The Steep and Thorny Way by Cat Winters
1920s Oregon is not a welcoming place for Hanalee Denney, the daughter of a white woman and an African American man. She has almost no rights by law, and the Ku Klux Klan breeds fear and hatred in even Hanalee’s oldest friendships. Plus, her father, Hank, died a year ago, hit by a drunk-driving teenager. Now the killer is out of jail and back in town, and he’s claiming that Hanalee’s father’s death wasn’t an accident at all. Instead, he says that Hank was poisoned by the doctor who looked after him—who just so happens to be Hanalee’s new stepfather.
In order to get the answers she needs, Hanalee will have to ask a “haint” wandering the roads at night—her father himself.

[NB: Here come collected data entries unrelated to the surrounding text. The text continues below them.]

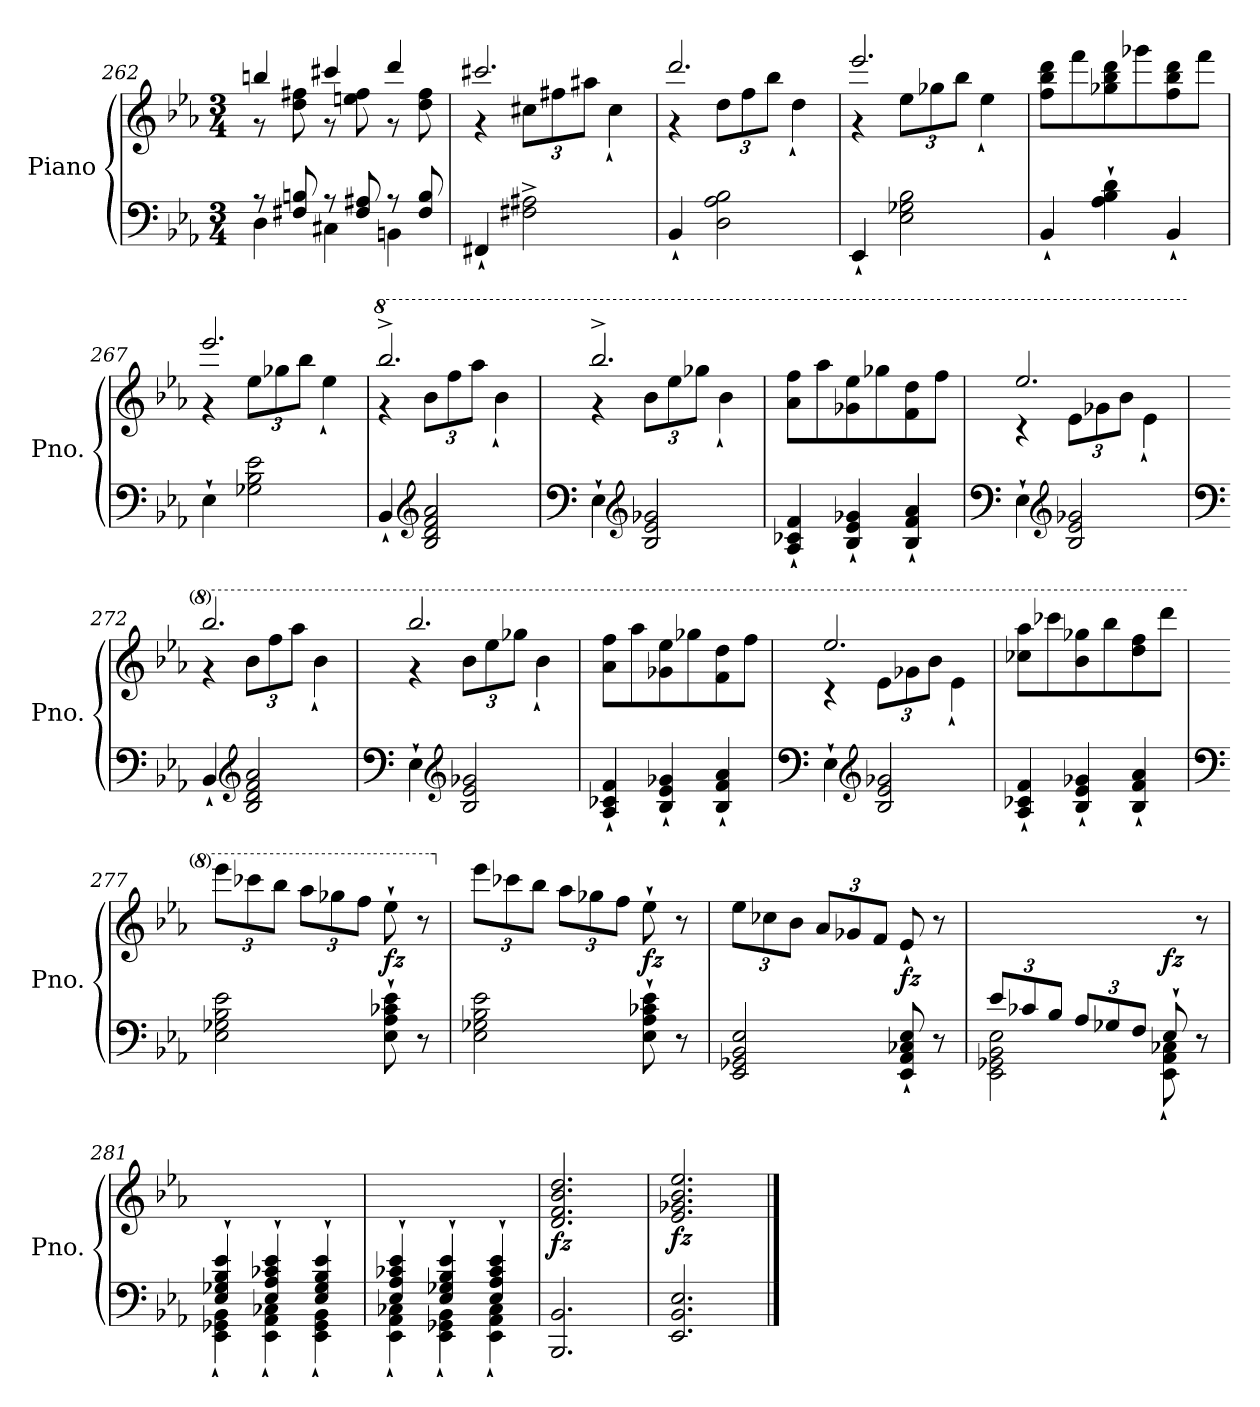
**kern	**kern	**dynam
*part1	*part1	*part1
*staff2	*staff1	*staff1/2
*I"Piano	*	*
*I'Pno.	*	*
!!LO:LB:g=z
*clefF4	*clefG2	*
*k[b-e-a-]	*k[b-e-a-]	*
*M3/4	*M3/4	*
=262	=262	=262
*^	*^	*
8r	4D\	4bbn/	8r	.
8F#X/ 8Bn/	.	.	8dd\ 8ff#X\	.
8r	4C#X\	4ccc#X/	8r	.
8F#/ 8A#X/	.	.	8een\ 8ff#\	.
8r	4BBn\	4ddd/	8r	.
8F#/ 8B/	.	.	8dd\ 8ff#\	.
*v	*v	*	*	*
=263	=263	=263	=263
4FF#X`/	2.ccc#X/	4r	.
*	*	*Xbrackettup	*
2F#X\^ 2A#X\^	.	12cc#X\L	.
.	.	12ff#X\	.
.	.	12aa#X\J	.
.	.	4cc#`\	.
=264	=264	=264	=264
4BB-`/	2.ddd/	4r	.
2D\ 2A-\ 2B-\	.	12dd\L	.
.	.	12ff\	.
.	.	12bb-\J	.
.	.	4dd`\	.
=265	=265	=265	=265
4EE-`/	2.eee-/	4r	.
2E-\ 2G-X\ 2B-\	.	12ee-\L	.
.	.	12gg-X\	.
.	.	12bb-\J	.
.	.	4ee-`\	.
*	*v	*v	*
!!LO:LB:g=z
=266	=266	=266
4BB-`/	8ff\ 8bb-\ 8ddd\L	.
.	8fff\	.
4A-\` 4B-\` 4d\`	8gg-X\ 8bb-\ 8ddd\	.
.	8ggg-X\	.
4BB-`/	8ff\ 8bb-\ 8ddd\	.
.	8fff\J	.
=267	=267	=267
*	*^	*
4E-`\	2.eee-/	4r	.
2G-X\ 2B-\ 2e-\	.	12ee-\L	.
.	.	12gg-X\	.
.	.	12bb-\J	.
.	.	4ee-`\	.
=268	=268	=268	=268
*	*8va	*	*
*	*MM210	*	*
4BB-`/	2.bbb-^/	4r	.
*clefG2	*	*	*
2B-/ 2d/ 2f/ 2a-/	.	12bb-\L	.
.	.	12fff\	.
.	.	12aaa-\J	.
.	.	4bb-`\	.
=269	=269	=269	=269
*clefF4	*	*	*
4E-`\	2.bbb-^/	4r	.
*clefG2	*	*	*
2B-/ 2e-/ 2g-X/	.	12bb-\L	.
.	.	12eee-\	.
.	.	12ggg-X\J	.
*	*MM217	*	*
.	.	4bb-`\	.
*	*v	*v	*
=270	=270	=270
4A-/` 4c-X/` 4f/`	8aa-\ 8fff\L	.
.	8aaa-\	.
4B-/` 4e-/` 4g-X/`	8gg-X\ 8eee-\	.
.	8ggg-X\	.
4B-/` 4f/` 4a-/`	8ff\ 8ddd\	.
.	8fff\J	.
!!LO:PB:g=z
=271	=271	=271
*clefF4	*	*
*	*^	*
4E-`\	2.eee-/	4r	.
*clefG2	*	*	*
*	*MM224	*	*
2B-/ 2e-/ 2g-X/	.	12ee-\L	.
.	.	12gg-X\	.
.	.	12bb-\J	.
.	.	4ee-`\	.
=272	=272	=272	=272
*clefF4	*	*	*
4BB-`/	2.bbb-/	4r	.
*clefG2	*	*	*
2B-/ 2d/ 2f/ 2a-/	.	12bb-\L	.
.	.	12fff\	.
.	.	12aaa-\J	.
.	.	4bb-`\	.
=273	=273	=273	=273
*clefF4	*	*	*
*	*MM231	*	*
4E-`\	2.bbb-/	4r	.
*clefG2	*	*	*
2B-/ 2e-/ 2g-X/	.	12bb-\L	.
.	.	12eee-\	.
.	.	12ggg-X\J	.
.	.	4bb-`\	.
*	*v	*v	*
=274	=274	=274
4A-/` 4c-X/` 4f/`	8aa-\ 8fff\L	.
.	8aaa-\	.
4B-/` 4e-/` 4g-X/`	8gg-X\ 8eee-\	.
.	8ggg-X\	.
*	*MM238	*
4B-/` 4f/` 4a-/`	8ff\ 8ddd\	.
.	8fff\J	.
=275	=275	=275
*clefF4	*	*
*	*^	*
4E-`\	2.eee-/	4r	.
*clefG2	*	*	*
2B-/ 2e-/ 2g-X/	.	12ee-\L	.
.	.	12gg-X\	.
.	.	12bb-\J	.
.	.	4ee-`\	.
*	*v	*v	*
!!LO:LB:g=z
=276	=276	=276
4A-/` 4c-X/` 4f/`	8ccc-X\ 8aaa-\L	.
.	8cccc-X\	.
4B-/` 4e-/` 4g-X/`	8bb-\ 8ggg-X\	.
.	8bbb-\	.
4B-/` 4f/` 4a-/`	8ddd\ 8fff\	.
.	8dddd\J	.
=277	=277	=277
*clefF4	*	*
2E-\ 2G-X\ 2B-\ 2e-\	12eeee-\L	.
.	12cccc-X\	.
.	12bbb-\J	.
.	12aaa-\L	.
.	12ggg-X\	.
.	12fff\J	.
!	!	!LO:DY:b
8E-\` 8A-\` 8c-X\` 8e-\`	8eee-`\	fz
8r	8r	.
=278	=278	=278
*	*X8va	*
2E-\ 2G-X\ 2B-\ 2e-\	12eee-\L	.
.	12ccc-X\	.
.	12bb-\J	.
.	12aa-\L	.
.	12gg-X\	.
.	12ff\J	.
!	!	!LO:DY:b
8E-\` 8A-\` 8c-X\` 8e-\`	8ee-`\	fz
8r	8r	.
=279	=279	=279
2EE-/ 2GG-X/ 2BB-/ 2E-/	12ee-\L	.
.	12cc-X\	.
.	12b-\J	.
.	12a-/L	.
.	12g-X/	.
.	12f/J	.
!	!	!LO:DY:b
8EE-/` 8AA-/` 8C-X/` 8E-/`	8e-`/	fz
8r	8r	.
!!LO:LB:g=z
=280	=280	=280
*Xbrackettup	*	*
*^	*	*
12e-/L	2EE-\ 2GG-X\ 2BB-\ 2E-\	2ryy	.
12c-X/	.	.	.
12B-/J	.	.	.
12A-/L	.	.	.
12G-X/	.	.	.
12F/J	.	.	.
!	!	!	!LO:DY:b
8E-`/	8EE-\` 8AA-\` 8C-X\`	8ryy	fz
8ryy	8r	8r	.
=281	=281	=281	=281
4E-/` 4G-X/` 4B-/` 4e-/`	4EE-\` 4GG-X\` 4BB-\`	2.ryy	.
4E-/` 4A-/` 4c-X/` 4e-/`	4EE-\` 4AA-\` 4C-X\`	.	.
4E-/` 4G-/` 4B-/` 4e-/`	4EE-\` 4GG-\` 4BB-\`	.	.
=282	=282	=282	=282
4E-/` 4A-/` 4c-X/` 4e-/`	4EE-\` 4AA-\` 4C-X\`	2.ryy	.
4E-/` 4G-X/` 4B-/` 4e-/`	4EE-\` 4GG-X\` 4BB-\`	.	.
4E-/` 4A-/` 4c-/` 4e-/`	4EE-\` 4AA-\` 4C-\`	.	.
=283	=283	=283	=283
!	!	!	!LO:DY:b
*v	*v	*	*
2.BBB-/ 2.BB-/	2.d/ 2.f/ 2.b-/ 2.dd/	fz
=284	=284	=284
!	!	!LO:DY:b
2.EE-/ 2.BB-/ 2.E-/	2.e-/ 2.g-X/ 2.b-/ 2.ee-/	fz
==	==	==
*-	*-	*-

Review from School Library Journal Starred:
There's something rotten in 1920s Oregon in this Hamlet-inspired tale of a biracial girl seeking the truth about her African American father's death. When the drunk driver who killed her father is released, Hanalee starts to look more closely at her small town and the folks who live there. She uncovers prejudice, injustice, and serious crimes from some very unexpected sources. This is not humdrum historical fiction as usual. Hanalee is a fantastic lead, armed with a two-barreled pistol and led by the lost soul of her father. Her gumption is inspiring—nothing she is faced with is too scary to make her back down, but her stubbornness doesn't prevent her from evolving her point of view. Setting Hanalee in the backdrop of Prohibition-era Oregon, punched up with bootleggers, a hidden gay relationship, the public and private face of the Ku Klux Klan, and a dash of the supernatural makes for a delightfully unpredictable page-turner.